List<AuthorDto> authors = await _dbContext.Authors
    .Select(author => new AuthorDto
    {
        Id = author.Id,
        Name = author.Name,
        Books = author.Books.Select(book => new BookDto
        {
            Id = book.Id,
            Name = book.Name,
            CategoryId = book.CategoryId,
            CategoryName = book.Category.Name,
        }).ToList()
    })
    .ToListAsync();

Then the resulting SQL query is:

SELECT [a].[Id], [a].[Name], [t].[Id], [t].[Name], [t].[CategoryId], [t].[CategoryName], [t].[Id0]
FROM [Authors] AS [a]
LEFT JOIN (
    SELECT [b].[Id], [b].[Name], [b].[CategoryId], [c].[Name] AS [CategoryName], [c].[Id] AS [Id0], [b].[AuthorId]
    FROM [Books] AS [b]
    INNER JOIN [Categories] AS [c] ON [b].[CategoryId] = [c].[Id]
) AS [t] ON [a].[Id] = [t].[AuthorId]
ORDER BY [a].[Id], [t].[Id]

Now, with this approach, we’re only querying the data that we actually need and making proper use of projection.
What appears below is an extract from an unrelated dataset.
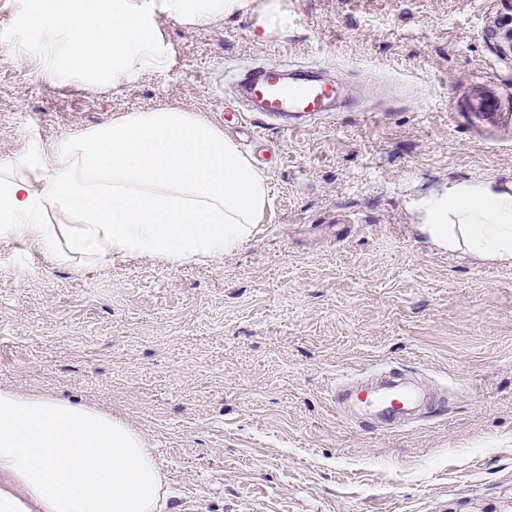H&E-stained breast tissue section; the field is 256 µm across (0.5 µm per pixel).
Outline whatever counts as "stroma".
<instances>
[{"mask_svg":"<svg viewBox=\"0 0 512 512\" xmlns=\"http://www.w3.org/2000/svg\"><path fill=\"white\" fill-rule=\"evenodd\" d=\"M188 25L115 88L51 80L0 39V159L178 107L264 171L255 234L204 264H56L0 240V389L85 403L148 439L164 512H512V265L435 247L423 202L512 193V0H280ZM318 67L357 106L276 121L227 82ZM496 103L495 115L479 108ZM399 365L435 394L391 431L336 413L337 378Z\"/></svg>","mask_w":512,"mask_h":512,"instance_id":"35a3bbf8","label":"stroma"}]
</instances>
Excellent.

The problem is that I find the MapFromEntity method to be very useful for a clean separation of concerns.

We could have used AutoMapper, and we have on previous projects, but we moved away from that for various reasons like lack of static code analysis. Since getting rid of AutoMapper, we’ve never looked back, but that’s a different story.
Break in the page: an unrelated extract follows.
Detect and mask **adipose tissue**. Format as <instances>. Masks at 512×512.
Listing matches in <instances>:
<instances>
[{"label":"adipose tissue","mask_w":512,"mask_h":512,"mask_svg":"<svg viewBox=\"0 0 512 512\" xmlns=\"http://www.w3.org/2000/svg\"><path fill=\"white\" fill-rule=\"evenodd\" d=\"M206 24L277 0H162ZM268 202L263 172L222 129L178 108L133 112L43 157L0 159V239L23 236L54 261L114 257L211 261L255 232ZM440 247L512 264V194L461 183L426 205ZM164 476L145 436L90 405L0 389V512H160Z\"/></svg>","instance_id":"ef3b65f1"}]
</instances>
Retaining MapFromEntity with Expressions

To allow us to still use our MapFromEntity pattern, we can use Expressions instead:

public record BookDto
{
    public int Id { get; init; }

    public string Name { get; init; } = null!;

    public int CategoryId { get; init; }

    public string CategoryName { get; init; } = null!;

    public static readonly Expression<Func<BookEntity, BookDto>> MapFromEntity = entity => new BookDto
    {
        Id = entity.Id,
        Name = entity.Name,
        CategoryId = entity.CategoryId,
        CategoryName = entity.Category.Name,
    };
}

public record AuthorDto
{
    public int Id { get; init; }

    public string Name { get; init; } = null!;

    public List<BookDto> Books { get; init; } = new();

    public static readonly Expression<Func<AuthorEntity, AuthorDto>> MapFromEntity = entity => new AuthorDto
    {
        Id = entity.Id,
        Name = entity.Name,
        Books = entity.Books.AsQueryable().Select(BookDto.MapFromEntity).ToList()
    };
}

Now, we can use our MapFromEntity pattern efficiently:

List<AuthorDto> authors = await _dbContext.Authors
    .Select(AuthorDto.MapFromEntity)
    .ToListAsync();

And we achieve the same optimised SQL as with direct projection (i.e. newing up the DTO in the EF query):

SELECT [a].[Id], [a].[Name], [t].[Id], [t].[Name], [t].[CategoryId], [t].[CategoryName], [t].[Id0]
FROM [Authors] AS [a]
LEFT JOIN (
    SELECT [b].[Id], [b].[Name], [b].[CategoryId], [c].[Name] AS [CategoryName], [c].[Id] AS [Id0], [b].[AuthorId]
    FROM [Books] AS [b]
    INNER JOIN [Categories] AS [c] ON [b].[CategoryId] = [c].[Id]
) AS [t] ON [a].[Id] = [t].[AuthorId]
ORDER BY [a].[Id], [t].[Id]

Conclusion

By embracing Expressions, we can retain our clean MapFromEntity pattern and still enjoy the benefits of EF Core’s projection capabilities. This approach keeps our codebase efficient and maintainable.